Where this excursus begins is with the question of writing, whether it is possible truly to write, or by extension to think, for or by oneself. Or act in any way in one’s life. And the answer is no, and must be strongly affirmed. It is not possible to finish anything, there is always the extension to other acts, which are problematic, and to other people. Everything we do is contextual, and this would be fine if we had a choice, but since we don’t we are compelled to choose and decide against the objective situation: what do I want. I can do this superficially, like cruising the shelves of desires, or surfing the net. Or I can turn towards what comes from the deepest layers of my self. Who am I, in the light of this infinite continuity with others, seems a foolish question and so is embattled. I go to this inner space, this place of solitude, where I am supported by no one and defend myself against no one, where I can stare in the face my desires to be who I am. This space does not exist, it is not included among existents. It is not a human space, because it does not link me to others, does not help me in my troubles, has no reason, no function, try as I might to give it one.
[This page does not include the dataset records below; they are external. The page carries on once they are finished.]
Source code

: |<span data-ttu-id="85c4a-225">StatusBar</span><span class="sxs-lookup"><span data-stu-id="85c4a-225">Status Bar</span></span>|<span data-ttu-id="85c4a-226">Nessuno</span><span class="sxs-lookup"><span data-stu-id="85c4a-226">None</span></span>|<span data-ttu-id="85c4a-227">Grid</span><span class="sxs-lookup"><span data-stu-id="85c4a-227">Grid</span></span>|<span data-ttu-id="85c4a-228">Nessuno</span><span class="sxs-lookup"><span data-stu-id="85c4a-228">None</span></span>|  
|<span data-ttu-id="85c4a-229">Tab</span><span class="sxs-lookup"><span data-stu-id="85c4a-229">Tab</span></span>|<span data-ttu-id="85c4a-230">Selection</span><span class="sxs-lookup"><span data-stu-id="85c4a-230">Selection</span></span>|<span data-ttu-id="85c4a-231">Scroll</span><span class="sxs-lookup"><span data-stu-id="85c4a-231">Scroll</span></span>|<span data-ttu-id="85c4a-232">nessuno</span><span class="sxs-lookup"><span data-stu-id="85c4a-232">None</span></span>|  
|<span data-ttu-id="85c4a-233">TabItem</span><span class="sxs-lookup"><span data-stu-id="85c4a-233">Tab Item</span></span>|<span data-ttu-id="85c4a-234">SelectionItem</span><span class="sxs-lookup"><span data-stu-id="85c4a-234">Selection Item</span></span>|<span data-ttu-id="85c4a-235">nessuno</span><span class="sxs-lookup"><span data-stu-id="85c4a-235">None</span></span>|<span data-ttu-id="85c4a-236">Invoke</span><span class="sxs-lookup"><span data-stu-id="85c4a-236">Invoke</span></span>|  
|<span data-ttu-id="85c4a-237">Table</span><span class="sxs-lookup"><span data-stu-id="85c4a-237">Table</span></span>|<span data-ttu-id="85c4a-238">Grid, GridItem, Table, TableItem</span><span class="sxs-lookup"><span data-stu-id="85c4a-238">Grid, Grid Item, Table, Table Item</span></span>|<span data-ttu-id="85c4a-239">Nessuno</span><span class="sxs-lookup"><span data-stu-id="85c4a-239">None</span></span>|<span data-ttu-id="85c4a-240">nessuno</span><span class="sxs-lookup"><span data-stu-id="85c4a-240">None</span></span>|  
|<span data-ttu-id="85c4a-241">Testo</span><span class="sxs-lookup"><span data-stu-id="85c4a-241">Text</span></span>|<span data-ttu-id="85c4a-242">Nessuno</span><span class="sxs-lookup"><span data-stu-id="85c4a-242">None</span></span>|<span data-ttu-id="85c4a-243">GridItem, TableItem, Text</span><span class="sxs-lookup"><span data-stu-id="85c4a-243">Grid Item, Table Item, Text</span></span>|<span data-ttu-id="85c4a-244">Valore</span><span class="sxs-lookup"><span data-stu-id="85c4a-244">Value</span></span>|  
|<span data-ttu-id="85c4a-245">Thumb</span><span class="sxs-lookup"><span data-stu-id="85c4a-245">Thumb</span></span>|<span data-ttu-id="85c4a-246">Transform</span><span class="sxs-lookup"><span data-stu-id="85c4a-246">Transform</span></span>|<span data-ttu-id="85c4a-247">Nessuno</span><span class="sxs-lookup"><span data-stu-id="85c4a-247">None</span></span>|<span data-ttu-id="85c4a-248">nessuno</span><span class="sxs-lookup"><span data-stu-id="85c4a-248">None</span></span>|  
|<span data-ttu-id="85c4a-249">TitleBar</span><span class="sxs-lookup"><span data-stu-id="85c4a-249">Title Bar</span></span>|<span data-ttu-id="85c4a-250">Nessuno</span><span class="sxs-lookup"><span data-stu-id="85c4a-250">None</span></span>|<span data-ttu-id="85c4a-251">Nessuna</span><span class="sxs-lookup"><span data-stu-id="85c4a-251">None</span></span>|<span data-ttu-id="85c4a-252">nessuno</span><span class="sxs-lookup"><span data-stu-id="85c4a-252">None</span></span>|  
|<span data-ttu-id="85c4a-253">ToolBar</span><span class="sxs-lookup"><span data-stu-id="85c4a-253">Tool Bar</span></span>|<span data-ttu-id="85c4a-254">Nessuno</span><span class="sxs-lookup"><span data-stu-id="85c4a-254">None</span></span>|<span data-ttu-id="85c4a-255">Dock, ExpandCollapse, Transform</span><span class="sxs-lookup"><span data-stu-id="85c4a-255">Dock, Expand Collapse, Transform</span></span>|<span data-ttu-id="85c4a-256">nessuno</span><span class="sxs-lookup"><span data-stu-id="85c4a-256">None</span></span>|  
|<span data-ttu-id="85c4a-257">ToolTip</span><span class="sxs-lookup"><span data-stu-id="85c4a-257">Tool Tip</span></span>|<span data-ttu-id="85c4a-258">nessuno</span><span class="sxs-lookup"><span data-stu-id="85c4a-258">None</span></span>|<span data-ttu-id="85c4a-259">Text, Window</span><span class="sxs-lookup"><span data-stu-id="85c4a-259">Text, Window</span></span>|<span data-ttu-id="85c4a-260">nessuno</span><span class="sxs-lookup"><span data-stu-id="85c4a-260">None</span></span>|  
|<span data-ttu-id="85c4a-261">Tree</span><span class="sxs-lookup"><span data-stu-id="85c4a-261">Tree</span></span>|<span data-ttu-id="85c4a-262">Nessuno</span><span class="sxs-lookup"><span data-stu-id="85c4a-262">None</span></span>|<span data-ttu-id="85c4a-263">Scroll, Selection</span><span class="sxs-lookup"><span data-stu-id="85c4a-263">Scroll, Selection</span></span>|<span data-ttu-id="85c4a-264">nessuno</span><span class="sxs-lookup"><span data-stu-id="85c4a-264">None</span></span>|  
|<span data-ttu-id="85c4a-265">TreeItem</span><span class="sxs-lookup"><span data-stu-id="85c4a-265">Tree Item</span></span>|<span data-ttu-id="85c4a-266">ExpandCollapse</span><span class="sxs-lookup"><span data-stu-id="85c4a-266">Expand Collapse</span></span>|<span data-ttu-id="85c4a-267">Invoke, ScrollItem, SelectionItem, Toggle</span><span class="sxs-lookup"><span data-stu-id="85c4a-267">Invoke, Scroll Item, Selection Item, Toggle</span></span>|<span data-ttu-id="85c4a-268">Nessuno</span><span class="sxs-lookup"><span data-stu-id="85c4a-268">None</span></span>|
I stop here with a jolt, as I realize that to round off this thought would be the kind of “good form” in writing that I refuse, offering something to a reader that will complete the process….

p.s. The arrival of this very text to this place illustrates the dilemma of public versus private writing that I keep buzzing around, the unfinished question. It was written originally in my journal for my own “process”, as they say in therapy, then became an object trouvé when I opened the file six months later, which I now publish in this public form. Part of postmodern culture is the disappearance of the truly (not even “hidden”) private, and it comes about by my own hand—I am one of the assassins of the private in myself, and I seem to advocate it even as I lament. Yet the choice to cross the threshold into the public sphere vacillates between two poles: to present what one wants to see accepted by others and be rewarded by this, and to simply make available one’s self-thought, without the attachment to seeing oneself mimed in others or paid for the effort. It is the latter, a reckless move, which some might say provides me with an excuse for contributing to this destruction. Inevitably one could interpret is “released” (as they say of recordings) as merely that portion of my private world that I think is somehow discourse suitable for the world, self-censored. This is a dilemma that I would present as suitable, the very trap of advocacy. Can we parent our self-thought, bring it to ourselves and into the world as one birth, without it re-presenting ourselves in a world of representations, and without us as parents agonizing over its fate? This is an open question, for I am constantly seeking to discover how I am surreptitiously being rewarded, ego-involved. If there is an I behind every we of available discourse, as I claim, then there is an attachment I can ferret out and articulate.
 
Someone once asked me, "How can you be so sure of yourself?" The kind of certainty that reaches the level of expression is only through active self-questioning, not the presentation of ideas that look convincing (the job of lawyers). Toleration and pluralism begins at home, far better than tolerating the fools we run into. In the home of the mind we let the fools in the door and have a good laugh-and-think time together.